#### [EXERCISE DETAILS]
Copy out the records word for word, starting with the line that contains "What are all" and continuing through the line that contains "What is the difference". Leave the pictures out of your answer.

===== TASK DATA =====

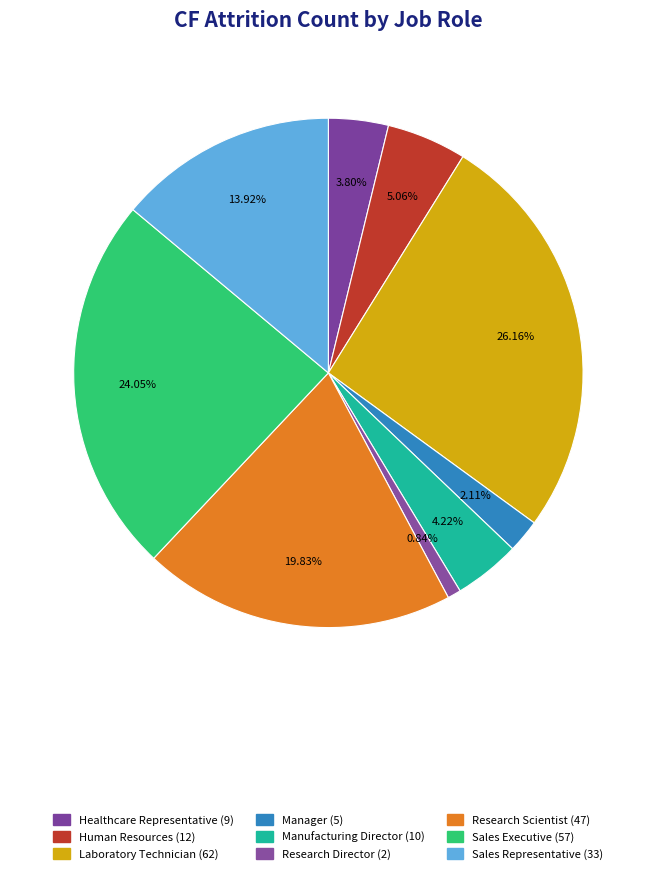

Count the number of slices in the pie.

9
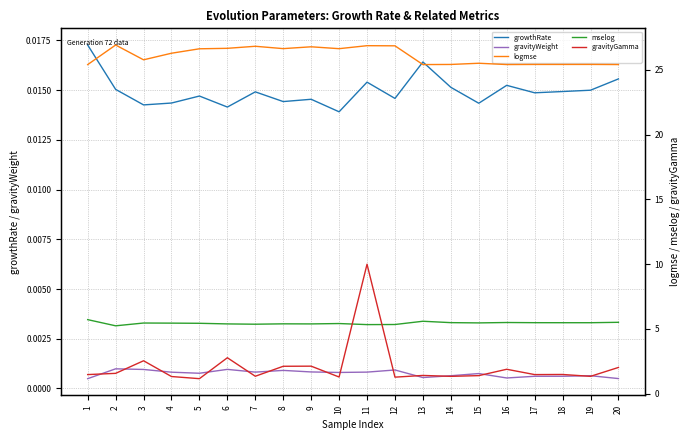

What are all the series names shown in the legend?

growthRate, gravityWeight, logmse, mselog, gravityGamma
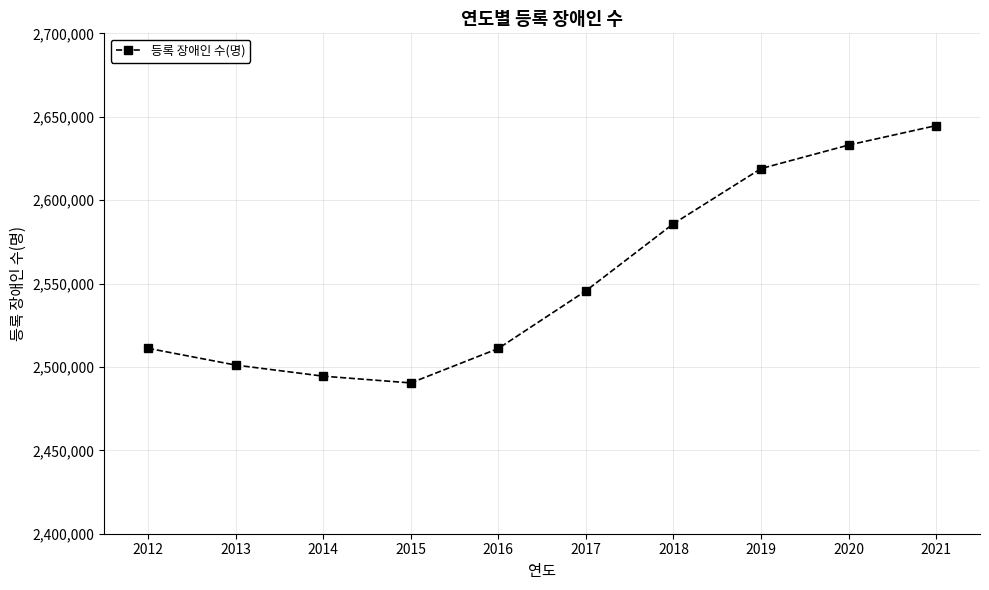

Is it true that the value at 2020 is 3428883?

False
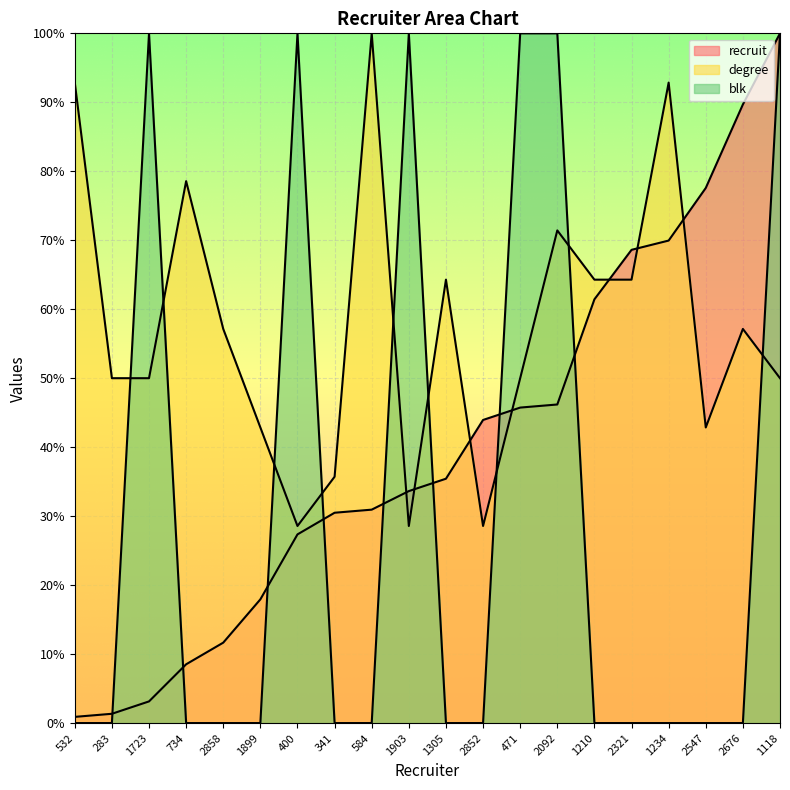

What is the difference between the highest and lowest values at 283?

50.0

=====
===== TASK DATA =====

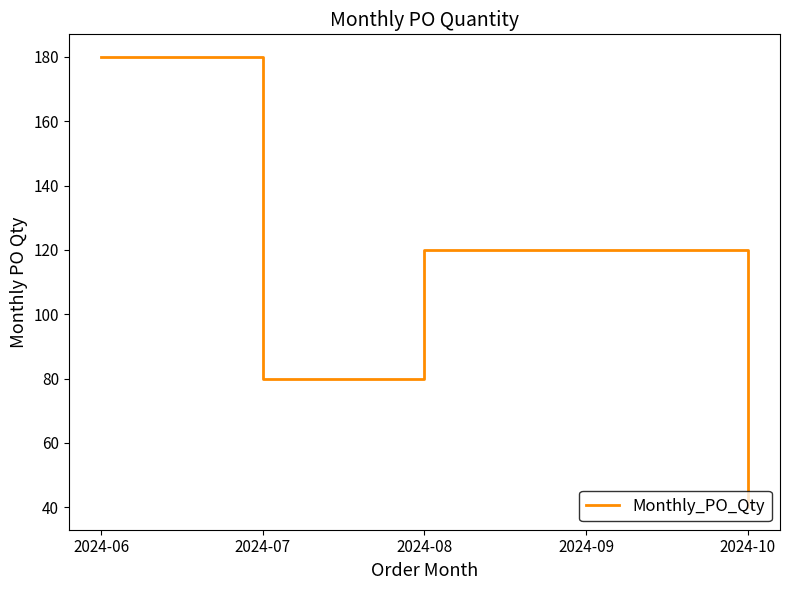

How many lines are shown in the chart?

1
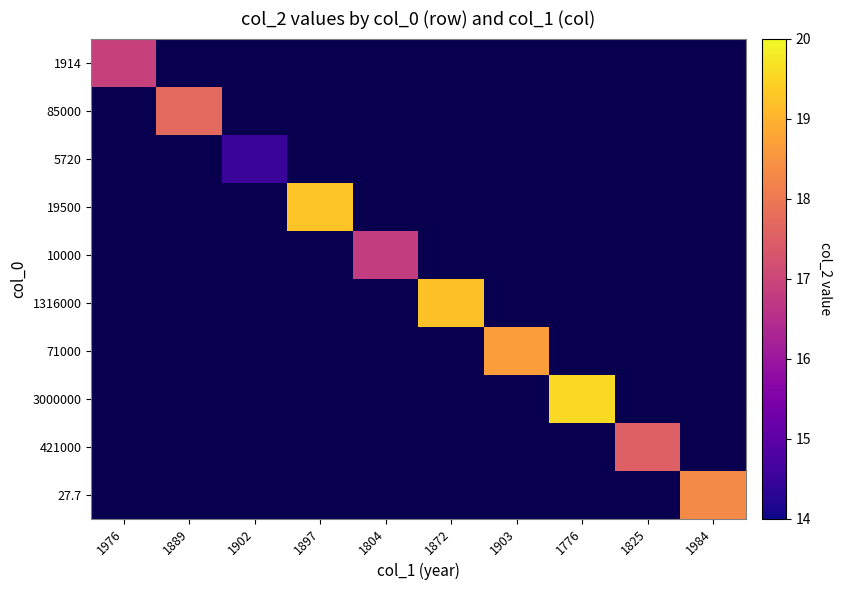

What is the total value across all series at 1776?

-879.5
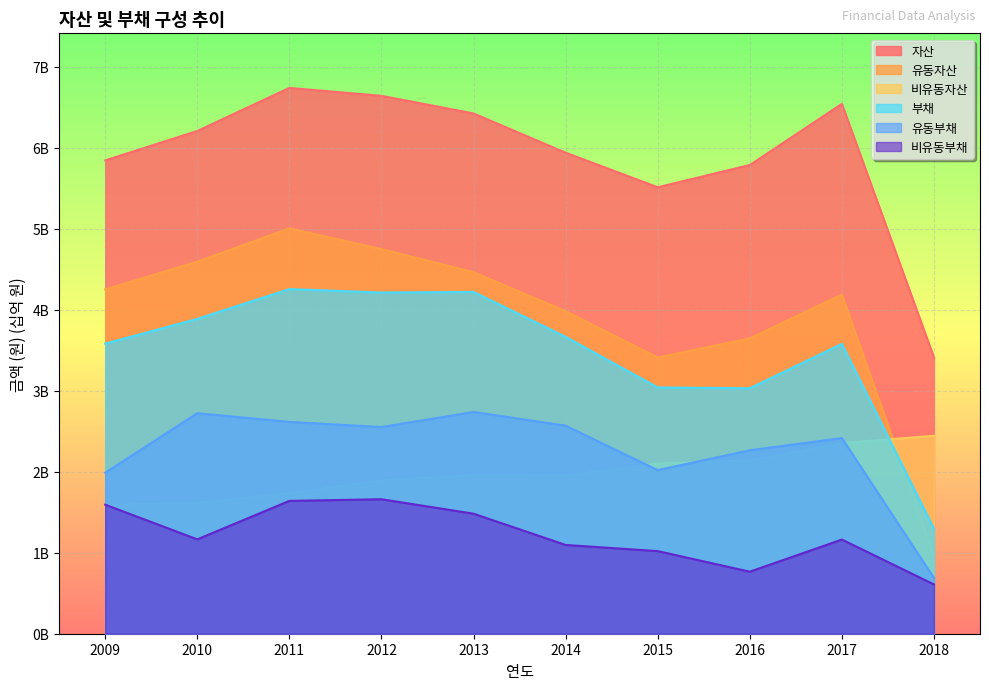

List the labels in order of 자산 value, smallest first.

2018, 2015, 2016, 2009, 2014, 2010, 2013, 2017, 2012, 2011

=====

#### [RESULT BELOW]
What are all the series names shown in the legend?

growthRate, gravityWeight, logmse, mselog, gravityGamma

Is it true that the value at 2020 is 3428883?

False

What is the difference between the highest and lowest values at 283?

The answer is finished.